Some critics point out that hospitals are also benefiting because Congress has repeatedly delayed a key ACA provision that would have cut federal funding for hospitals with large numbers of Medicaid and uninsured patients.
The continuation of the program — called Medicaid disproportionate share payments — has provided Colorado hospitals a total of $108 million.
How Outside Costs May Factor In
The hospital industry disputes reports that it has merely pocketed profits from Medicaid expansion. They say many factors influence how much they charge employers and private insurers, including the need to upgrade technology and meet rising health and drug costs.
Lonborg of the state hospital association said hospitals need to shift costs to private employers to make up for lower prices paid by Medicare and Medicaid and to make up for care hospitals give for free to the uninsured.
But, she added, other factors, including the need to keep up with rapid population growth, have kept costs from dropping.
Janie Wade, chief financial officer for SCL Health, the Broomfield, Colo., hospital chain that owns St. Mary’s and seven other facilities, said its costs are higher because it has sicker and older patients than most.
She said looking at just the hospital profit margins on St. Mary’s IRS-990 form is not a fair assessment because it doesn’t take into account costs that are outside the hospital, such as its 93 physician practices. The hospital lost nearly $12 million on those doctor practices in 2017, she said.
Across all operations, she added, the hospital’s operating margin fell from 9.5 percent in 2015 to 4.5 percent in 2018.
Wade said the hospital used some of its new revenue to purchase 14 physician practices in recent years. That was designed, she added, not to ensure they send their patients to St. Mary’s but to help keep those doctors in the city so they can staff important services such as trauma and maternity care.
“Medicaid expansion was a good thing and, of course, we supported it,” Wade said.
But she pointed out that the hospital loses money on Medicaid and Medicare, which together cover more than three-quarters of its patients.
St. Mary’s has sought to keep price increases for commercial insurers and employers to no more than the general inflation rate and made it even lower for some, according to Wade. If employers’ rates were rising more than that, she said, it was likely because insurers were adding price increases.
Officials from Rocky Mountain Health Plans, which was recently acquired by UnitedHealthcare and is one of Grand Junction’s largest insurers, would not comment.
Dave Roper, who used to oversee employee benefits for the city of Grand Junction and now heads a local employer coalition, said the state report confirms what local businesses leaders have long known. “St. Mary’s has no incentive to reduce its costs,” he said.

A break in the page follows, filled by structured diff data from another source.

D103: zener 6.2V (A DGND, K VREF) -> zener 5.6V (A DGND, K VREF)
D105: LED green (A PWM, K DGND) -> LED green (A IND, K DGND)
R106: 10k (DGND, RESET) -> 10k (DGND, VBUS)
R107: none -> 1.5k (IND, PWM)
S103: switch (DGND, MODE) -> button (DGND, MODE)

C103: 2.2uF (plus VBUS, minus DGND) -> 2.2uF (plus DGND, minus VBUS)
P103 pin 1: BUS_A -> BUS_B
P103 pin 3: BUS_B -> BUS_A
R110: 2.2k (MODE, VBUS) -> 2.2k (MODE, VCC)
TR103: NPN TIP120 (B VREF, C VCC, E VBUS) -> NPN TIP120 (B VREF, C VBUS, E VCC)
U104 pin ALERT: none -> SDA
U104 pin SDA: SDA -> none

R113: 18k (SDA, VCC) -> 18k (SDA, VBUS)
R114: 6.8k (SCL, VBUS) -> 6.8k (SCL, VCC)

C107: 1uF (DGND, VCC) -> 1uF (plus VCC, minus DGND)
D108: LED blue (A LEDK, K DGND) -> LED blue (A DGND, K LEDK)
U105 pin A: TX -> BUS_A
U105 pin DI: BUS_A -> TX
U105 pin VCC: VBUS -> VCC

Edmond Toy, a senior adviser for the nonprofit Colorado Health Institute, said the argument that pursuing the ACA policy would help lower insurance premiums “broadened the appeal of Medicaid expansion … and conceptually it makes total sense.”
But he noted health experts have long debated whether the higher prices hospitals charge people with private insurance are designed to make up for the losses they take on with Medicare, Medicaid and uninsured patients.
He said the state report shows how hospitals in heavily consolidated markets don’t have to cut prices as their bottom lines improve. “They can charge whatever the market will bear.”
Marianne Udow-Phillips, director of the Center for Health and Research Transformation at the University of Michigan, said hospitals have considerable bargaining power in many places because of health system consolidations and their purchases of many physician practices.
“It does appear Colorado hospitals have a strong negotiating position with payers, or payers there are not negotiating very effectively,” said Udow-Phillips. “Hospitals are not going to give it away.”